THOMSON REUTERS FOUNDATION

Beekeeper Ayenalem Ketema is the proud owner of three hives, which have produced enough honey for the young Ethiopian to build a house equipped with solar panels and buy some farm animals with the proceeds.

Ketema, who lives in Jimma in southwestern Ethiopia, left school when she was 17 and has kept bees for four years.

“I have benefited a lot from using a modern beehive,” said the young farmer, now 22. She belongs to the Boter Boro Cooperative, whose members run 50 beehives among them. With the profit from the 60 kilograms of honey she harvests each season, Ketema now has bigger ambitions.

“I plan to open up a wholesale honey shop where I can sell high-quality honey in large quantities in a bigger market,” she said.

Ketema benefited from a project led by the International Centre of Insect Physiology and Ecology (ICIPE), which launched a fresh program in March 2016 to provide work for about 12,500 young Ethiopians in beekeeping and silkworm farming.

Nairobi-based ICIPE and the MasterCard Foundation plan to invest $10.35 million in the five-year project, which will support out-of-school and unemployed people between 18 and 24 with starter equipment and training.

The Young Entrepreneurs in Silk and Honey initiative will involve an additional 25,000 people in the value chain, from harvesting to processing, packaging and marketing of the two sets of products.

Ethiopia is Africa’s leading honey and beeswax producer, but honey production is largely traditional and only reaches about 10 percent of the country’s potential, experts say. The Horn of Africa nation produces dozens of honey varieties that could be of interest for the export market, said ICIPE Director General Segenet Kelemu.

“The project will help to ensure food security, promote more tree-planting than tree-cutting, and encourage agro-forestry programs to flourish,” Kelemu said.

Bees pollinate a wide range of crops and plants, playing a key role in the provision of food and nutrition. They also pollinate forage plants, indirectly supporting milk and meat production.

“Without bees and other related insect pollinators, our lives would be negatively impacted,” Kelemu said. “This work will be generating great incentives to take care of bees and their well-being.”

With the amount of annual global food production dependent on pollinators estimated at between $235 billion and $577 billion, bees must be included in plans to feed the world’s growing population, she added. Bees require flowering trees and vegetation from which they can secure high-quality pollen and nectar year-round.
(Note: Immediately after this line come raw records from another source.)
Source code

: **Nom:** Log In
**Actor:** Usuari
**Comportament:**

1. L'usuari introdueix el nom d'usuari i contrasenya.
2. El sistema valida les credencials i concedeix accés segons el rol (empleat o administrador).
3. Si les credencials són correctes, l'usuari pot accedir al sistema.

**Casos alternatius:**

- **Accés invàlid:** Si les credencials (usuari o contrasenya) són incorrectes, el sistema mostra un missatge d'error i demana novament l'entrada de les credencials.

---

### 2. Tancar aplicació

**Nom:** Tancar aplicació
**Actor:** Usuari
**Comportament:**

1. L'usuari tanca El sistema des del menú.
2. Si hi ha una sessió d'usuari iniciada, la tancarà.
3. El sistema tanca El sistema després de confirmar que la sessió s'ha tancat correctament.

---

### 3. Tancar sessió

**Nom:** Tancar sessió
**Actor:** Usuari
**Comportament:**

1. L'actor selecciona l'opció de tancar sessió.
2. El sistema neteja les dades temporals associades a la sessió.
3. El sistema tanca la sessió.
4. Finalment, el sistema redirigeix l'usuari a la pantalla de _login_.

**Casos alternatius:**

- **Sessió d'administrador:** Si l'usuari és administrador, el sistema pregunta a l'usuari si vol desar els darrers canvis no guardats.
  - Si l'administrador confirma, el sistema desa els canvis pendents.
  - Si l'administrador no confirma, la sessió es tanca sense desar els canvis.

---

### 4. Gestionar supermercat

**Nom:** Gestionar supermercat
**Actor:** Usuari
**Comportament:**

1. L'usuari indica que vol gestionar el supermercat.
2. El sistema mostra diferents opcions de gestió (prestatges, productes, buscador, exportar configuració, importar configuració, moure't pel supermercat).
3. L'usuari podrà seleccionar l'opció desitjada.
This means the young Ethiopian beekeepers will have to conserve trees and plant more of them, while reducing the use of pesticides that harm bees.

Alemayehu Konde Koira, senior manager of the Youth Livelihoods Program at the MasterCard Foundation in Toronto, said the modern hives that will be used in the Ethiopia project can produce 20 kilograms of high-quality organic honey each season, compared with traditional beehives, which yield 6 to 8 kilograms of low-quality honey.